Le ukulélé
Découvrir le ukulélé, ses origines, ses différentes tailles et les premières notions utiles pour apprendre à en jouer.
Le ukulélé, bien plus qu’une petite guitare
Le ukulélé est souvent associé à Hawaï, aux chansons légères et à une ambiance de vacances. Cette image lui va plutôt bien, mais elle peut aussi donner l’impression d’un instrument un peu limité, destiné uniquement à accompagner quelques refrains. En réalité, le ukulélé possède une histoire riche, plusieurs formats et des possibilités musicales beaucoup plus larges qu’on ne le pense.
Son format a beaucoup compté dans son succès. Le ukulélé se garde facilement à portée de main, s’emporte sans difficulté et ne demande aucune installation particulière. Après avoir appris quelques positions, on peut déjà accompagner une chanson. Cette première approche est assez rapide, mais jouer avec un rythme régulier, enchaîner les accords proprement et obtenir un son équilibré demande ensuite un véritable travail.
Comment est fait un ukulélé ?
Au premier regard, le ukulélé ressemble à une petite guitare.
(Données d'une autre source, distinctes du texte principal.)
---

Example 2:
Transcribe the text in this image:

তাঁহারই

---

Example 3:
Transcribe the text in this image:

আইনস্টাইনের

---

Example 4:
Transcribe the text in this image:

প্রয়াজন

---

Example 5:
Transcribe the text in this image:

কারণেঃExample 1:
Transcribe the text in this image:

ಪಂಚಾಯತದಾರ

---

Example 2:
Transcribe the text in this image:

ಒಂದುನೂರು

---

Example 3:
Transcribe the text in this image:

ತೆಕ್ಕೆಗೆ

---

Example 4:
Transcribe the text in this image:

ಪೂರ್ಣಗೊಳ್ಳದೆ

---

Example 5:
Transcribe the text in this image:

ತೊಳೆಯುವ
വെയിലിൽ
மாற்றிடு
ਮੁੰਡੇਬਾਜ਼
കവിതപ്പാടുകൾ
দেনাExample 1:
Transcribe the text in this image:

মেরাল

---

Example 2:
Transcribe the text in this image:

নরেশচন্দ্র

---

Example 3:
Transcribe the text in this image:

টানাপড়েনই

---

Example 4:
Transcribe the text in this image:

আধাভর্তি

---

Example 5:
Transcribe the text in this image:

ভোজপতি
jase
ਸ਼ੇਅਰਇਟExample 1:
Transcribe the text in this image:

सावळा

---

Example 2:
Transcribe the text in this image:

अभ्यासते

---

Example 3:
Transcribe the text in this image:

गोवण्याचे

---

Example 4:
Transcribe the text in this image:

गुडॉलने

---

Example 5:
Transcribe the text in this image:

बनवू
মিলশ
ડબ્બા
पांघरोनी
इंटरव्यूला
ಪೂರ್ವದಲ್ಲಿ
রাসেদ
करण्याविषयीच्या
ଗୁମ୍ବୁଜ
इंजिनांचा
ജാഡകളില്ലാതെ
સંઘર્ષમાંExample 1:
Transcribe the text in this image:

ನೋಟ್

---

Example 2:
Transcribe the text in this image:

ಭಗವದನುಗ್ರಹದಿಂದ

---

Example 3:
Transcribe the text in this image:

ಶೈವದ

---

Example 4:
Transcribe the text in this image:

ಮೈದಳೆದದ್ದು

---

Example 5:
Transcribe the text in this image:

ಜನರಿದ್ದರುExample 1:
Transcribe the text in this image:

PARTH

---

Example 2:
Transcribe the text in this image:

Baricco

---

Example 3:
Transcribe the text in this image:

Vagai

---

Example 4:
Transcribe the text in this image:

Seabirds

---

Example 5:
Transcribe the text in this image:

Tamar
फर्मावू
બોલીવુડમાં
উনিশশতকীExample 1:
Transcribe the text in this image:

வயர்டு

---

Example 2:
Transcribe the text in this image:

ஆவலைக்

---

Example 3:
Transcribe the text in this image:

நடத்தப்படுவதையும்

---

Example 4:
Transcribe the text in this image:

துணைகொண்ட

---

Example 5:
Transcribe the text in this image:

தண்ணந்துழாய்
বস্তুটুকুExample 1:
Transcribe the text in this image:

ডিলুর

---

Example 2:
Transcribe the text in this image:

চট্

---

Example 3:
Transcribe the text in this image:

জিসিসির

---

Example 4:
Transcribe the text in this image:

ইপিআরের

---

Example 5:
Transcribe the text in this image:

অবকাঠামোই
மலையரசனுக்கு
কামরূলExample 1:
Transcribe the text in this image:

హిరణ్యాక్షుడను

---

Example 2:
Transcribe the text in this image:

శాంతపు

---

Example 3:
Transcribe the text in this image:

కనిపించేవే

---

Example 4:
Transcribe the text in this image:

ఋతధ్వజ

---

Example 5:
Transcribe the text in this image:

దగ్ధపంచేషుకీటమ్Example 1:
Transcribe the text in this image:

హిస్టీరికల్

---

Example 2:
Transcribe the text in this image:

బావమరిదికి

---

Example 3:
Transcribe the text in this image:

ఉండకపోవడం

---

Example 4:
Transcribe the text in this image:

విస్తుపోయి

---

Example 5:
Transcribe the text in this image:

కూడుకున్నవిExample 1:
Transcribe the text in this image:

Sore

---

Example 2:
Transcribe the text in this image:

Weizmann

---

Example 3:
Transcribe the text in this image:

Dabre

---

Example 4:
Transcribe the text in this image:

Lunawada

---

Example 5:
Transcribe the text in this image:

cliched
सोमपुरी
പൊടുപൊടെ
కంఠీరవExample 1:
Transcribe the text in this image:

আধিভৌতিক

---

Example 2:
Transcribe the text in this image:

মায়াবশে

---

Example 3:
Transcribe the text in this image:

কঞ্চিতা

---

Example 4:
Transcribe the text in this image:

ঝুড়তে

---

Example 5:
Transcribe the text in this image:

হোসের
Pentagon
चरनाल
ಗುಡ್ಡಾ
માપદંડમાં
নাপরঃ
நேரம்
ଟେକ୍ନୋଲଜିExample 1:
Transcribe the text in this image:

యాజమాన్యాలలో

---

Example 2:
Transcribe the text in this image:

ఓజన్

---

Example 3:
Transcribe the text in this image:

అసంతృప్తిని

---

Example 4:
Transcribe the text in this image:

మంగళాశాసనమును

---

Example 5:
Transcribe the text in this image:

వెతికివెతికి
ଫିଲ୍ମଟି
On retrouve une caisse creuse, un manche partagé par des frettes, un chevalet et des mécaniques. Il ne possède cependant que quatre cordes dans sa forme la plus courante, et ses proportions ne sont pas celles d’une guitare simplement réduite.
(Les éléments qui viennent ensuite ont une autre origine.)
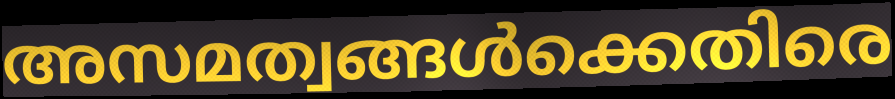
അസമത്വങ്ങൾക്കെതിരെ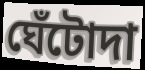
ঘেঁটোদা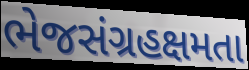
ભેજસંગ્રહક્ષમતાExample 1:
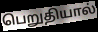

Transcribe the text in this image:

பெறுதியால்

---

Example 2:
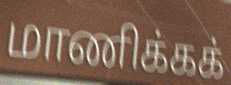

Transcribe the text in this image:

மாணிக்கக்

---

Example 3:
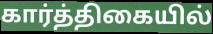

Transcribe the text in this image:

கார்த்திகையில்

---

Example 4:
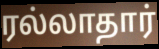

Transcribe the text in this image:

ரல்லாதார்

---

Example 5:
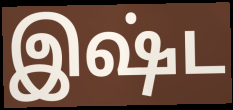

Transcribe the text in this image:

இஷ்ட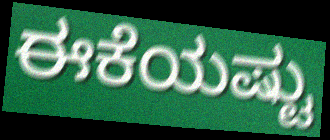
ಈಕೆಯಷ್ಟು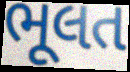
ભૂલતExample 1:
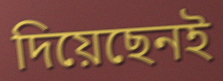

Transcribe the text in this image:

দিয়েছেনই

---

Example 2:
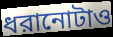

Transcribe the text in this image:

ধরানোটাও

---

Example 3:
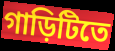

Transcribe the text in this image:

গাড়িটিতে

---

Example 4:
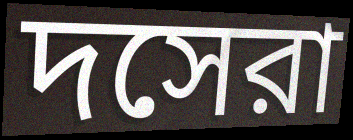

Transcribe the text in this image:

দসেরা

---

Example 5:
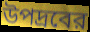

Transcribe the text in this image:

উপদ্রবেরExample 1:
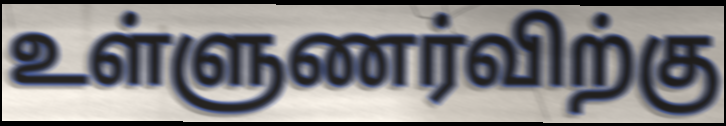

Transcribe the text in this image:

உள்ளுணர்விற்கு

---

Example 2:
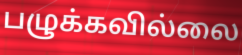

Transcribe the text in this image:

பழுக்கவில்லை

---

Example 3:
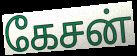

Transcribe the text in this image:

கேசன்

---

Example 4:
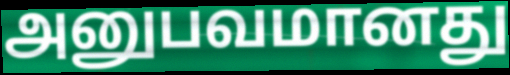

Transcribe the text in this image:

அனுபவமானது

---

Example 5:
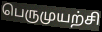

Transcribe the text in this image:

பெருமுயற்சி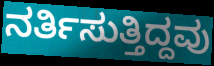
ನರ್ತಿಸುತ್ತಿದ್ದವುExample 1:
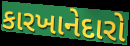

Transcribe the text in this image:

કારખાનેદારો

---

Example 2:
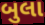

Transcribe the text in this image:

બુલા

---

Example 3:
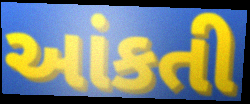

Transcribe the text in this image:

આંકતી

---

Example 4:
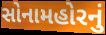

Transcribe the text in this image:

સોનામહોરનું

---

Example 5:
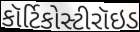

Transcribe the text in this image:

કૉર્ટિકોસ્ટીરૉઇડ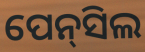
ପେନ୍‍ସିଲ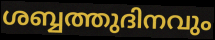
ശബ്ബത്തുദിനവുംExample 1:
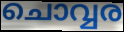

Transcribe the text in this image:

ചൊവ്വര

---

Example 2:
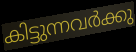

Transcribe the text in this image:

കിട്ടുന്നവർക്കു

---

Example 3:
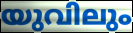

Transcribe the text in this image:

യുവിലും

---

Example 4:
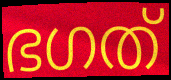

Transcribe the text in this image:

ഭഗത്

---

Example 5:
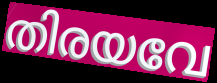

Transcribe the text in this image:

തിരയവേ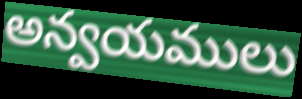
అన్వయములుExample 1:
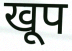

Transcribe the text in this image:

खूप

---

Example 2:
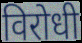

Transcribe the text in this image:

विरोधी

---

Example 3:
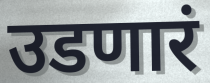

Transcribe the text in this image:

उडणारं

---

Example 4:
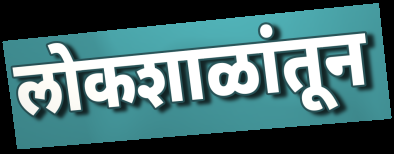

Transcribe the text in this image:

लोकशाळांतून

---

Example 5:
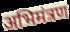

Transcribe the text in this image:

अभिमंत्रण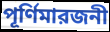
পূর্ণিমারজনী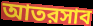
আতরসাব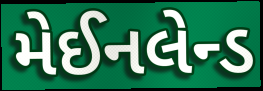
મેઈનલેન્ડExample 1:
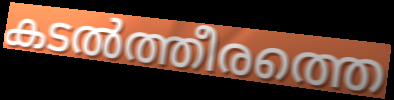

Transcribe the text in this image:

കടൽത്തീരത്തെ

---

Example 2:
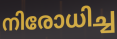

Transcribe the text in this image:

നിരോധിച്ച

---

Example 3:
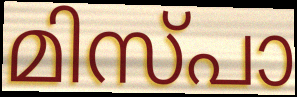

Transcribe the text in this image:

മിസ്പാ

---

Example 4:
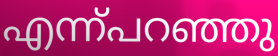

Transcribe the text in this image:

എന്ന്പറഞ്ഞു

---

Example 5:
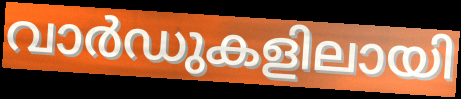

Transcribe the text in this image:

വാർഡുകളിലായിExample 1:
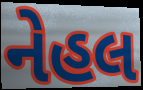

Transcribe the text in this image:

નેહલ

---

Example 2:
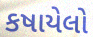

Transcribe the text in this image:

કષાયેલો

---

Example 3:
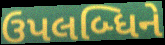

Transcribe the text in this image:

ઉપલબ્ધિને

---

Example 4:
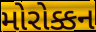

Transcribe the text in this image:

મોરોક્કન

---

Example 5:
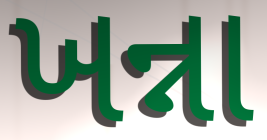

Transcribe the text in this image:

ખન્નાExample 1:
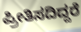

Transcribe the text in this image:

ಪ್ರೀತಿಸದಿದ್ದರೆ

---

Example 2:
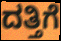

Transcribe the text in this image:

ದತ್ತಿಗೆ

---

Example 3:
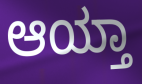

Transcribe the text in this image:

ಆಯ್ತಾ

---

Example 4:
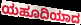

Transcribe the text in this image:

ಯಹೂದಿಯಾದ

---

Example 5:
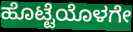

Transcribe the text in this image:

ಹೊಟ್ಟೆಯೊಳಗೇ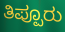
ತಿಪ್ಪೂರುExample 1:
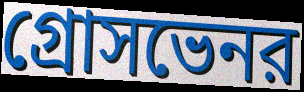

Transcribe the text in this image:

গ্রোসভেনর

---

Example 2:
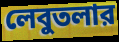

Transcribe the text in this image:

লেবুতলার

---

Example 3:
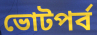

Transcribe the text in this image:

ভোটপর্ব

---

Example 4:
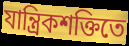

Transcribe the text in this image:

যান্ত্রিকশক্তিতে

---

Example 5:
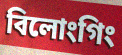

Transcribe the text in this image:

বিলোংগিং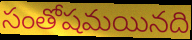
సంతోషమయినదిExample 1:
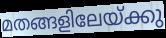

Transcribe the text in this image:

മതങ്ങളിലേയ്ക്കു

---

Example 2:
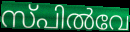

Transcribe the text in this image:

സ്പിൽവേ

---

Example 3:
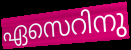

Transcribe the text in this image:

ഏസെറിനു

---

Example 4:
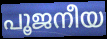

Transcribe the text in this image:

പൂജനീയ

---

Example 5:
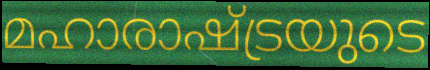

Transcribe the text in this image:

മഹാരാഷ്ട്രയുടെ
La petite taille de la caisse explique en partie sa sonorité. Les graves sont peu présents et le son reste clair, léger, avec une attaque assez franche. C’est ce timbre particulier, autant que son apparence, qui permet de le reconnaître dès les premières notes.
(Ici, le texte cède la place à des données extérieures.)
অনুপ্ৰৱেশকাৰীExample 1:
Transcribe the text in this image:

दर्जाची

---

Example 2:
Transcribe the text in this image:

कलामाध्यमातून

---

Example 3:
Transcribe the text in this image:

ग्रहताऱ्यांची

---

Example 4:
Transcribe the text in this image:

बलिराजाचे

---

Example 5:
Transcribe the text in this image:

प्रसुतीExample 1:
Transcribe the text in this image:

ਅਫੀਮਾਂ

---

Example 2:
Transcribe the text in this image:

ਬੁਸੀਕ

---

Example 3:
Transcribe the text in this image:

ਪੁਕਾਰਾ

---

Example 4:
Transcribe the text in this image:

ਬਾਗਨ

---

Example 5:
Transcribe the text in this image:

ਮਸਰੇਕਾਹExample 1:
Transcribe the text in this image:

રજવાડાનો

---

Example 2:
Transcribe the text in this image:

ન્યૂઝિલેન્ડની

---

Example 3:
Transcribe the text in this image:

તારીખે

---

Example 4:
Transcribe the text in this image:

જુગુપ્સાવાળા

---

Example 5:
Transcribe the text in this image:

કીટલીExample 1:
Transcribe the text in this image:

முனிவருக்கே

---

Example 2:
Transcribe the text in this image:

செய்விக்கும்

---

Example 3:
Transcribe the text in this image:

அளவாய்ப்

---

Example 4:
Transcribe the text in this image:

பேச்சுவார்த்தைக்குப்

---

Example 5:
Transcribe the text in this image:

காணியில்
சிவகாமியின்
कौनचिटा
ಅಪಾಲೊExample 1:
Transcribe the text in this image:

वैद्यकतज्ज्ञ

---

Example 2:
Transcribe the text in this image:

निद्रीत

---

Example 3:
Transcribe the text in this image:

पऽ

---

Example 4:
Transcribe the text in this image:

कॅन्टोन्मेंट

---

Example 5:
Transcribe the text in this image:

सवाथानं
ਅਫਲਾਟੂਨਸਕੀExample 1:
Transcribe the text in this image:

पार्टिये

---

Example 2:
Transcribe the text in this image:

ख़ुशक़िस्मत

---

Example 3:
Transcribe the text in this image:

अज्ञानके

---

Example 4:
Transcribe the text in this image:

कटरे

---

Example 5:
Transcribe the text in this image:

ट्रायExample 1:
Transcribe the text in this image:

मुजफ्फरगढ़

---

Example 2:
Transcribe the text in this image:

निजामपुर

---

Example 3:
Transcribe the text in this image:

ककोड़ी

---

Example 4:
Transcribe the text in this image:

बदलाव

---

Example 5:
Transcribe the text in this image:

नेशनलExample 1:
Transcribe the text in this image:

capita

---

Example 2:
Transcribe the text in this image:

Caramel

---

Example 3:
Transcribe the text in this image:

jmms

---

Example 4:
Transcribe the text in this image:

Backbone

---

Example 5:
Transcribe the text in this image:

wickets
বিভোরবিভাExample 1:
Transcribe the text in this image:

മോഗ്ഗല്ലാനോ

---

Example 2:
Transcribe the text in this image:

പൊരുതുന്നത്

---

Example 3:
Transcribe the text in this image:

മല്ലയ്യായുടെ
Les cordes des modèles acoustiques sont le plus souvent en nylon ou dans une matière synthétique comparable. Elles tirent moins sous les doigts que les cordes métalliques d’une guitare folk. Les débuts sont donc généralement assez confortables, même s’il faut toujours un peu de temps pour placer les doigts sans étouffer les notes.
Comment le ukulélé est-il né ?
Le ukulélé apparaît à Hawaï dans les dernières décennies du XIXème siècle. Des travailleurs venus du Portugal, en particulier de l’île de Madère, ont alors apporté avec eux de petits instruments à cordes tels que la braguinha et le machete. Les Hawaïens découvrent ces instruments, puis commencent très vite à les adopter.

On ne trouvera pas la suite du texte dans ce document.